◆ PROVIDED TEXT
>>>>>
Year-to-Date Highlights

January-March Temperature

  • The year-to-date (January-March) average contiguous U.S. temperature was 36.9°F, 1.8°F above average, ranking in the warmest third of the record.
  • Above-average temperatures were present across the Northern Tier and Northeast as well as portions of the West and Southeast. Despite the broad extent of warmth seen during March across the Lower 48, temperatures over the first three months of the year were near average across a wide portion of the U.S. This was in large part due to the cold weather experienced during February. Below-average temperatures occurred across portions of the South.
  • The contiguous U.S. average maximum (daytime) temperature during January-March was 47.6°F, 1.5°F above the 20th century average, ranking in the middle third of the historical record. Above-average conditions were observed across much of the West, northern Plains, Great Lakes, Northeast and in parts of the Southeast. Below-average daytime temperatures were present across parts of the central and southern Plains as well as the central Mississippi Valley.
  • The contiguous U.S. average minimum (nighttime) temperature during January-March was 26.2°F, 2.0°F above the 20th century average, ranking in the warmest third of the record. Above-average conditions blanketed much of northern and central Plains, Great Lakes, East Coast and parts of the West.
  • The Alaska January-March temperature was 6.8°F, 0.9°F above the long-term average, ranking in the middle third of the record for the state. Above-average temperatures occurred across Bristol Bay and the Aleutians during the first three months of 2021 with the remainder of the state experiencing near-average conditions.
  • Based on REDTI, the contiguous U.S. temperature-related energy demand during January-March was 68 percent of average and was the 21st lowest value on record.

January-March Precipitation

  • The year-to-date precipitation total was 6.55 inches, 0.41 inch below average, ranking in the middle third of the January-March record.
  • Above-average precipitation stretched from the central Plains to the East Coast during January-March. Nebraska ranked second wettest on record. Dry conditions were present across much of the West, northern Plains, Great Lakes, Northeast and parts of the South and Southeast. North Dakota ranked driest on record for this three-month period.
<<<<<
◆ Saved data lines
>>>>>
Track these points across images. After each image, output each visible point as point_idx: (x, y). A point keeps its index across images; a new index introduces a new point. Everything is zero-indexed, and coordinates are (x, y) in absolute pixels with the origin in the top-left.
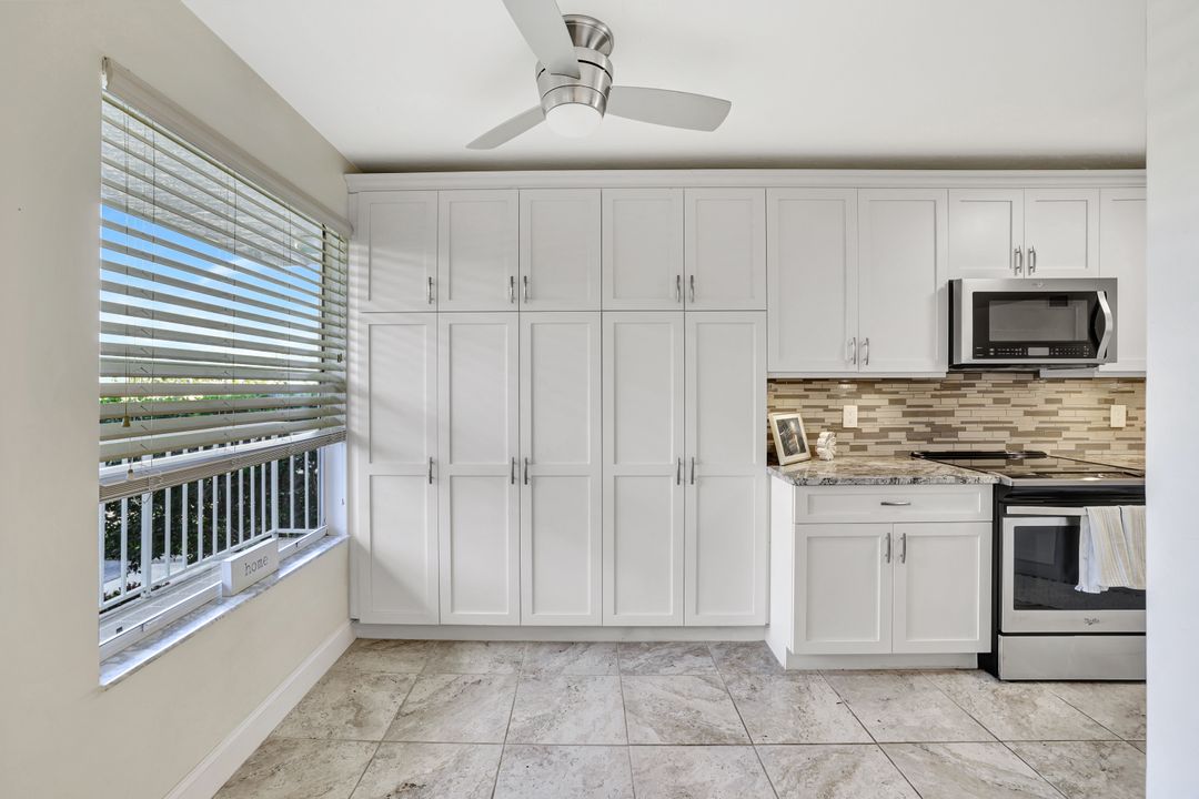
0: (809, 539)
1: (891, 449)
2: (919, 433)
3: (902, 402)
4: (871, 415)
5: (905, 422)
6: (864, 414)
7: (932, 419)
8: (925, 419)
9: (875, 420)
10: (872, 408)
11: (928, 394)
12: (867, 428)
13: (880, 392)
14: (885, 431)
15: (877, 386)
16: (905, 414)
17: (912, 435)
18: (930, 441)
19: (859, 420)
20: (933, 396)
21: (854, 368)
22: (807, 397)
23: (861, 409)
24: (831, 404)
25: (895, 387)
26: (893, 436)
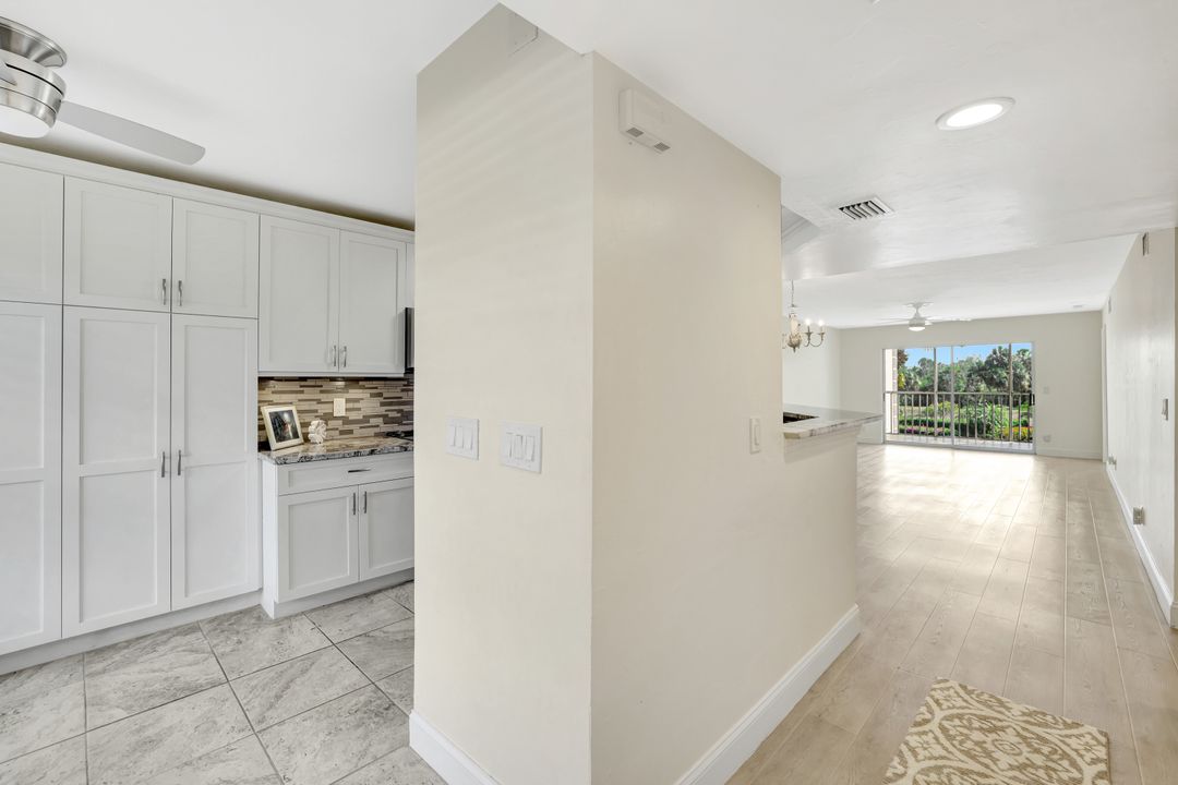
<<<<<
◆ WHAT THIS TASK INVOLVES
In the year-to-date climate summary above, write out the passage beginning at the words "January-March Precipitation" and stopping after "the January-March record.".

◆ EXERCISE RESPONSE
January-March Precipitation

  • The year-to-date precipitation total was 6.55 inches, 0.41 inch below average, ranking in the middle third of the January-March record.